Per Mora v. People of N.Y., 2008 WL 1820836 (2d Cir. Apr. 24, 2008)
Medellin made waves when came down, but it turns out the Supreme Court in that case (as with others before it) did not decide an issue that had split the circuits: Whether the Vienna Convention’s provision requiring police officers to notify detainees that they could communicate with their consulate. Instead a majority of the court Court assumed, without so holding, that the Vienna Convention did so. The Circuits have split on this issue. The CAs 4,5,6,9, and now 2 hold that the Vienna Convention does not create judicially-enforceable rights, whereas the CA 7 holds that it does. The separate question of whether the Vienna Convention is self-executing was not raised in this case.

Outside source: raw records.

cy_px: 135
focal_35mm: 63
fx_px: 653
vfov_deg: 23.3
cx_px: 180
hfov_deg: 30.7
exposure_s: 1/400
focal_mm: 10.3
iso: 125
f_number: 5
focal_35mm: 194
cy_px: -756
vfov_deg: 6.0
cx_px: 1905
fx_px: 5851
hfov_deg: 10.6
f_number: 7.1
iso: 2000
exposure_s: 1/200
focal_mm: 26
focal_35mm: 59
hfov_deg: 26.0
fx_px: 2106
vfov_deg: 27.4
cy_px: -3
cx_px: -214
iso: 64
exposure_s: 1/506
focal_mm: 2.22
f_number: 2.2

Article 36(b) provides: “if he so requests, the competent authorities of the receiving State shall, without delay, inform the consular post of the sending State if, within its consular district, a national of that State is arrested or committed to prison or to custody pending trial or is detained in any other manner. Any communication addressed to the consular post by the person arrested, in prison, custody or detention shall also be forwarded by the said authorities without delay. The said authorities shall inform the person concerned without delay of his rights under this sub-paragraph;”
The CA 7 says that this language is clear that it creates an individually enforceable right; how else can you read “of his rights.” Moreover, the CA 7 argues, this is clearly not a right conferred on the sending State, because its exercise depends on the request of the detainee. As final support for its position, the CA 7 looks to State Department circulars, and DOJ regulations referring to Article 36 as providing an individual right.

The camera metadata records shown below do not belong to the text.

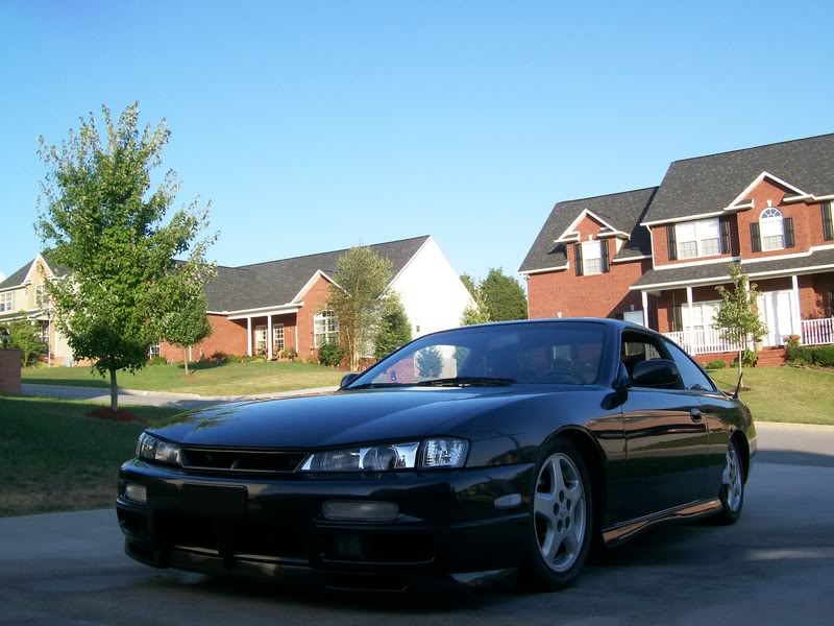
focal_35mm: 36
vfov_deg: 39.7
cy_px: 313
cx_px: 417
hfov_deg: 51.4
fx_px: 867
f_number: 2.7
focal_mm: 6
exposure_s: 1/256
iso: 80
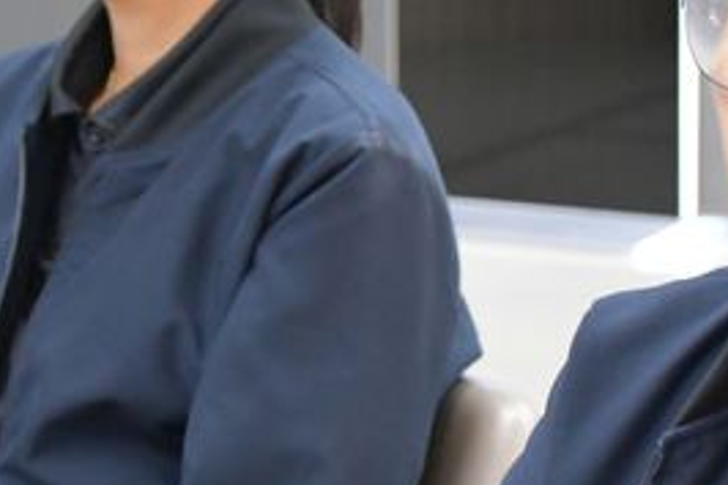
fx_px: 3739
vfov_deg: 7.4
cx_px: 446
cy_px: 363
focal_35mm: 185
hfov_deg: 11.1
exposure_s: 1/80
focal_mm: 32
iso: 3200
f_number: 4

The CA 2 disagrees, noting that the obligation to inform a detainee of his rights is, itself, never phrased as a right; nor does this or any other provision of the Vienna Convention state whether private individuals can pursue judicial enforcement of the treaty in the domestic courts of the States-party. The CA 2 also relies on the Preamble to Article 36 and the Convention as a whole, which disclaim any purpose to benefit individuals. Finally, the State Department submitted an amicus brief in conjunction with the Department of Justice urging the conclusion that the Convention does not confer a judicially-enforceable individual right. The CA 2 says the views of the Executive concerning treaty interpretation are entitled to great deference.

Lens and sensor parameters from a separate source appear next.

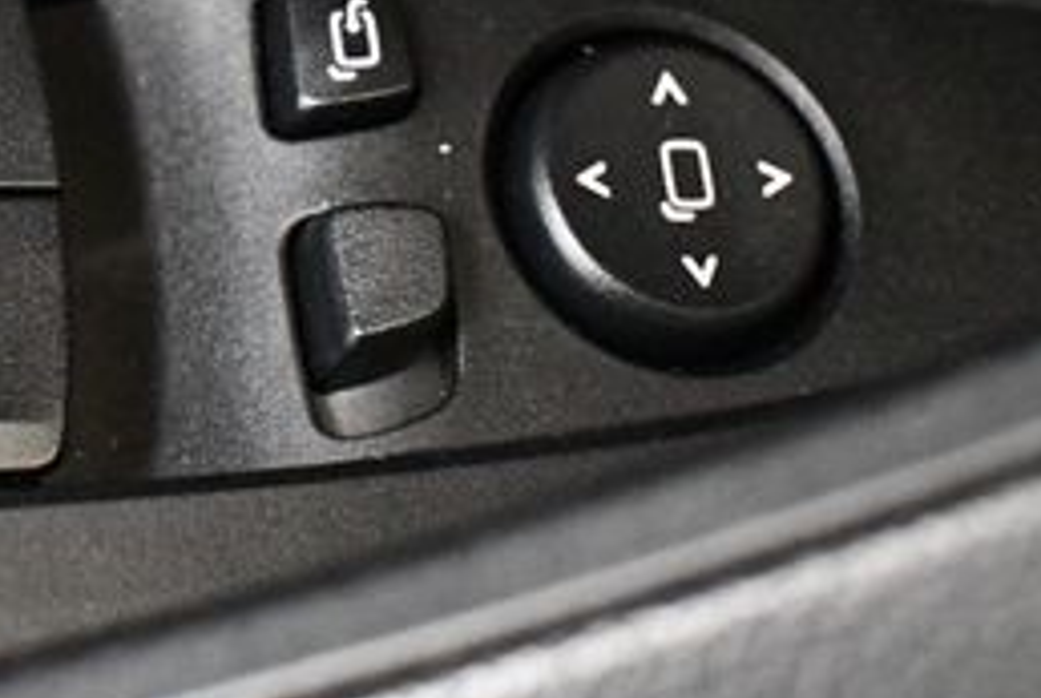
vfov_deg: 11.5
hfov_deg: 16.6
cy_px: 198
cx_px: -109
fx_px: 3447
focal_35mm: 119
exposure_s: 1/60
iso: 7200
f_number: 4
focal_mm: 24
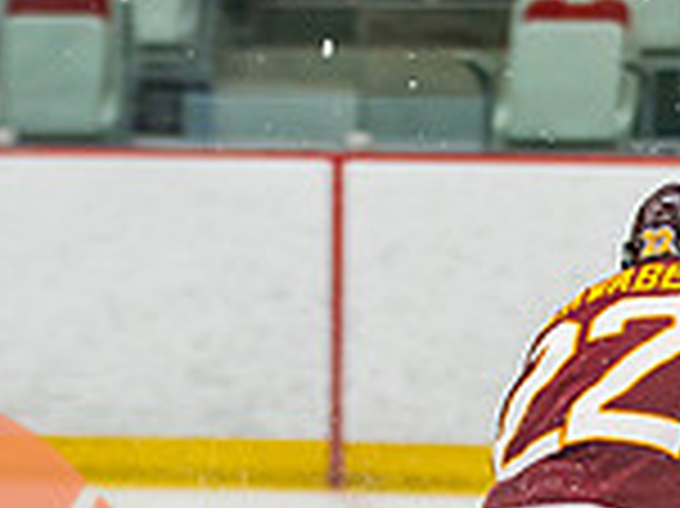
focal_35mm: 456
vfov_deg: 3.2
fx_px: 8951
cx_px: 1019
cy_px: 699
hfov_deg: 4.3
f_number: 2.8
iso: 640
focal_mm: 105
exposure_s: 1/640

As an interesting aside, the panel requested the United States to provide information regarding other states’ practices with regards to private suits for money damages for violations of Article 36. 91 countries replied, 90 of which do not permit such suits to go forward. In addition, the State Department informed the panel that only a handful of countries had interpreted Article 36 as providing an individual right. The opinion does not state, however, how many of the countries had interpreted the Article the other way (i.e. if the handful was 100% or 10% of the countries to have considered the question). Such state practice is meaningful in the interpretation of treaty obligations.